Yes — Brian can sing. The choice not to release his own vocal tracks wasn’t about ability, but about intention. These songs are deeply personal, and in some cases painful. Releasing his own raw performances would have changed how he, and others, experienced them. Instead of being immersed in the story, he would always be hearing his own voice, reliving the wounds behind the words.

By shaping the songs through Dawson and Sadie, Brian is able to step back and experience the music as a listener, too — to feel the emotion and meaning without the distraction of his own reflection in the sound. It may sound unusual, but it allows the songs to stand apart from the songwriter, carrying their truths in voices that let the stories breathe freely.

Isn’t it unusual to release two full versions of the same album?

It is unusual — and that’s the point. This Long Broken Road is about the stories we carry, and sometimes those stories sound different depending on who tells them. Releasing both versions invites listeners to choose the voice that resonates most, or to walk both roads and discover the contrasts. It’s an experiment, but one rooted in the spirit of the songs themselves.

What do you hope listeners take away from hearing Dawson and Sadie side by side?

That music is alive. A lyric, a melody, a chord — they aren’t frozen on a page, they breathe differently depending on who sings them. Dawson gives one kind of power; Sadie gives another. If listeners walk away feeling they’ve heard the same truth told in two voices, then the project has done its job.

Is this meant to replace human singers?

Not at all. Dawson and Sadie are AI-driven voice personas — modern instruments shaped by Brian’s songwriting and blueprint recordings. They exist alongside the songwriter’s voice, spirit, and soul, not in place of them.

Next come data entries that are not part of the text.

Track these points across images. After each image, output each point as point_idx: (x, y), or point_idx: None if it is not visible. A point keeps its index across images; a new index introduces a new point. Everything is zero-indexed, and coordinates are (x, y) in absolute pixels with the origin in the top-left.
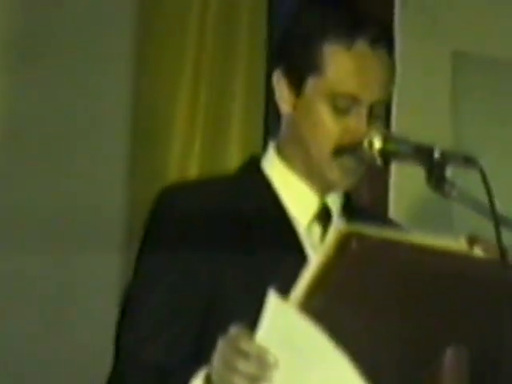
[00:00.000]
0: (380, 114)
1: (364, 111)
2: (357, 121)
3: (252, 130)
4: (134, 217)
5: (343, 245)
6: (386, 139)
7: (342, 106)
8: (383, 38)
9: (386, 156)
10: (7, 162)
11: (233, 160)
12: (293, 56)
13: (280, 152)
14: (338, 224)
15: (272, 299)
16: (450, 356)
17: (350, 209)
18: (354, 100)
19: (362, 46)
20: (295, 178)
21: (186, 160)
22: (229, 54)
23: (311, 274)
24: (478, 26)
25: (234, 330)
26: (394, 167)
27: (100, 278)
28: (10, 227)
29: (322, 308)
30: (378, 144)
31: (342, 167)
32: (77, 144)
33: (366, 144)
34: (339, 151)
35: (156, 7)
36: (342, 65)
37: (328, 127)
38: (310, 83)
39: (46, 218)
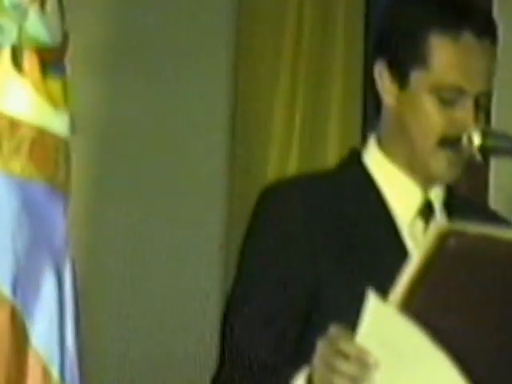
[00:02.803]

For the first time in history, songwriters can hear their songs realized in multiple voices without massive costs. This speeds up creative discovery and lets ideas be tested, refined, and expanded. What once required session singers and large budgets can now be explored freely — and that freedom can lead to better, more honest music in the long run. Dawson and Sadie aren’t here to replace singers. They’re here to show what’s possible when songs are allowed to breathe in more than one voice.